Targets advances growth of 10-11% for FY2016

Union Bank of India
13-May-2015, 12:42
Union Bank of India conducted the analyst meet on 12 May 2015 to discuss financial performance for the quarter ended March 2015 and the prospects of the bank. Arun Tiwari, Chairman and Managing Director of the Bank addressed the meet:

Highlights:

  • Bank has exhibited performance in line with the given guidance.
  • Fresh slippages of advances to the NPA category eased to Rs 1547 crore in Q4FY2015, of which the largest account had exposure of Rs 180 crore.

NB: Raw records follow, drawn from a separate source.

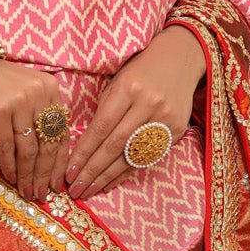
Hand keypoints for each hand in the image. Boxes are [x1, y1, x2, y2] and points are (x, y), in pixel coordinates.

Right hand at [0, 59, 69, 202]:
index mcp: (50, 88)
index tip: (57, 183)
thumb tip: (48, 158)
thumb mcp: (22, 90)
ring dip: (28, 175)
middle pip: (47, 144)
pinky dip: (9, 166)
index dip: (60, 162)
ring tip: (27, 192)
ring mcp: (18, 101)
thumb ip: (38, 113)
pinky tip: (11, 178)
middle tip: (42, 195)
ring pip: (28, 149)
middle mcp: (38, 92)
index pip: (62, 132)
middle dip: (45, 174)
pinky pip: (6, 147)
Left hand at [65, 27, 206, 198]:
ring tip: (89, 191)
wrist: (180, 59)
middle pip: (115, 146)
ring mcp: (165, 119)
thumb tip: (82, 148)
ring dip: (107, 177)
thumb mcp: (117, 81)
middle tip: (75, 189)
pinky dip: (127, 172)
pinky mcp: (176, 130)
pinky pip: (147, 157)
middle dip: (92, 170)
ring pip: (131, 156)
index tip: (69, 172)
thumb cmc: (140, 70)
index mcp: (128, 89)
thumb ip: (103, 111)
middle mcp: (148, 105)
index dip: (83, 153)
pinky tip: (110, 183)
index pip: (101, 128)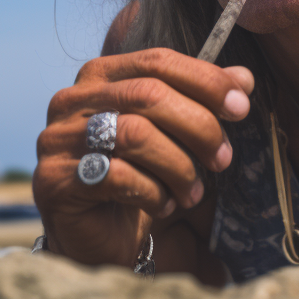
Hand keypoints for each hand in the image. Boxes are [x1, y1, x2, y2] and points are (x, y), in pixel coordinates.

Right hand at [33, 47, 253, 266]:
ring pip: (135, 134)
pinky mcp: (53, 180)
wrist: (97, 237)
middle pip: (149, 94)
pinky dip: (152, 192)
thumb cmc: (138, 175)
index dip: (205, 80)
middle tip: (223, 158)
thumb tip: (244, 79)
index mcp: (100, 75)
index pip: (157, 61)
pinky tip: (163, 205)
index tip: (241, 106)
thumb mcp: (172, 132)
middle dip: (199, 126)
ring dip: (178, 166)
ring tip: (193, 192)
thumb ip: (201, 101)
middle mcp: (72, 100)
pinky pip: (117, 177)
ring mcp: (57, 139)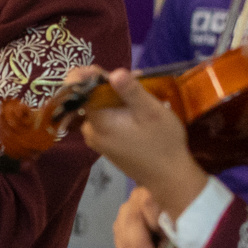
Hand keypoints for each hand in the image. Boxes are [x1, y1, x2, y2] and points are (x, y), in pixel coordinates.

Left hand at [75, 67, 208, 220]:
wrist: (168, 178)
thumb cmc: (162, 143)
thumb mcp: (151, 112)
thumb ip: (131, 91)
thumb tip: (115, 72)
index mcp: (97, 122)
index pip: (79, 91)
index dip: (89, 75)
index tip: (108, 69)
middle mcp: (89, 131)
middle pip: (89, 97)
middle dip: (108, 83)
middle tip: (134, 77)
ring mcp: (96, 139)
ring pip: (98, 107)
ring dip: (115, 95)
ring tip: (140, 88)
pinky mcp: (105, 144)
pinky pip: (105, 119)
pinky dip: (117, 108)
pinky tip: (136, 105)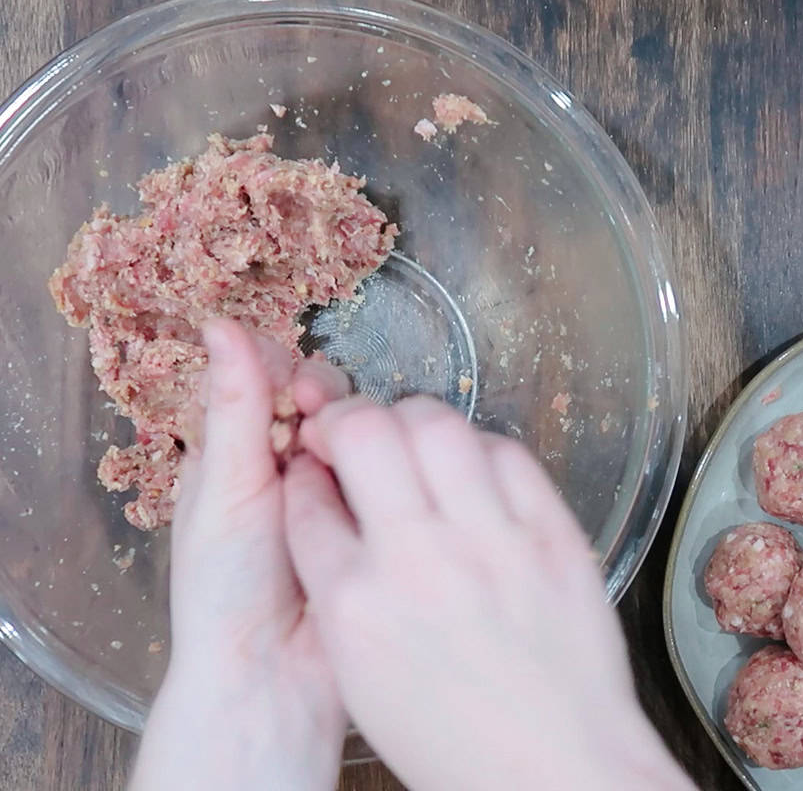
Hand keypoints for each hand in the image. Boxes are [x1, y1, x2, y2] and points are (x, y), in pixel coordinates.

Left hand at [131, 320, 350, 790]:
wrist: (274, 674)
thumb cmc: (228, 587)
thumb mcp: (226, 487)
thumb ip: (236, 406)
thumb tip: (219, 323)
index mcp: (235, 451)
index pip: (264, 375)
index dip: (282, 366)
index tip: (292, 384)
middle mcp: (284, 462)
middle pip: (319, 395)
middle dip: (324, 395)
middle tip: (316, 416)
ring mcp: (332, 488)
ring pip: (357, 427)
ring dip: (355, 430)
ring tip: (340, 458)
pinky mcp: (372, 513)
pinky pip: (387, 467)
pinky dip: (387, 461)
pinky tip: (385, 472)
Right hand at [283, 396, 694, 790]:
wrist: (560, 767)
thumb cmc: (460, 741)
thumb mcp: (364, 678)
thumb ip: (341, 594)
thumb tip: (334, 519)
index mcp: (355, 610)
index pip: (305, 502)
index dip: (305, 473)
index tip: (315, 467)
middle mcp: (419, 563)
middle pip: (363, 433)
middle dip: (346, 419)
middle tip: (355, 433)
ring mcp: (492, 542)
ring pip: (437, 425)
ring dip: (414, 421)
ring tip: (415, 442)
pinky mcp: (553, 535)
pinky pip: (510, 453)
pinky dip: (484, 449)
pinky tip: (476, 472)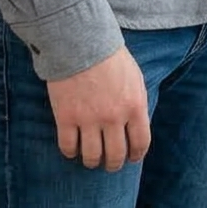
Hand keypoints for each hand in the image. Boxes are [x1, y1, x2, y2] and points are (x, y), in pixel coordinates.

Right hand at [46, 46, 150, 170]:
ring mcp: (88, 119)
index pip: (140, 143)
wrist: (81, 43)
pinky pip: (68, 147)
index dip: (136, 155)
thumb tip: (136, 126)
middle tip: (110, 164)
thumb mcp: (135, 79)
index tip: (132, 158)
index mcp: (135, 106)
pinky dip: (70, 153)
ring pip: (91, 156)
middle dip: (113, 164)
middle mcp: (113, 117)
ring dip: (92, 162)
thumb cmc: (110, 58)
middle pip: (115, 155)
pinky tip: (72, 150)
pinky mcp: (66, 117)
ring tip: (91, 160)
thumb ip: (137, 104)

Bank expects fresh slippages to continue to ease going forward.
  • Bank sold Rs 339 crore of NPAs in Q4FY2015 and Rs 769 crore in FY2015 to the Asset Reconstruction Companies (ARCs).
  • Bank has conducted fresh restructuring of Rs 2368 crore in the quarter ended March 2015. One account from the ports sector restructured in Q4FY2015 had highest exposure of Rs 850 crore.
  • Bank has restructuring pipeline of Rs 1300 crore, which is cleared ahead of regulatory dispensation ending beyond March 2015.
  • On liabilities front, bank proposes to focus mainly on saving accounts. Bank targets to improve CASA ratio to 32% in FY2016.
  • Bank has offloaded about Rs 18000 crore high cost deposits in FY2016. Share of High cost deposits declined to 5.8% from 12.6% in FY2015.
  • Bank has improved the size of Retail, Agriculture, MSME (RAM) loan book to 49% in FY2015 from 44% in FY2014.
  • Bank targets the advances growth of 10-11% for FY2016, with the focus on RAM book.
  • Bank proposes to improve NIM to 2.6-2.75% in FY2016.
  • Bank proposes to reduce the GNPA ratio to 4.5-4.75% by end march 2016.
  • Banks expects deposits growth at 6-7% in FY2016.
  • As a result of IT investments incurred ahead of the curve, banks transaction turnaround time has become faster and is cost-efficient. Bank proposes to improve the e-transaction rate to 62% in FY2016.
  • Bank has raised the ATM-branch ratio to 1.72 at end March 2015 from 1.5 at end March 2014.
  • Liquidity coverage ratio (LCR) for quarter ended March 2015 was higher at 111.7% compared to regulatory minimum requirement of 60%.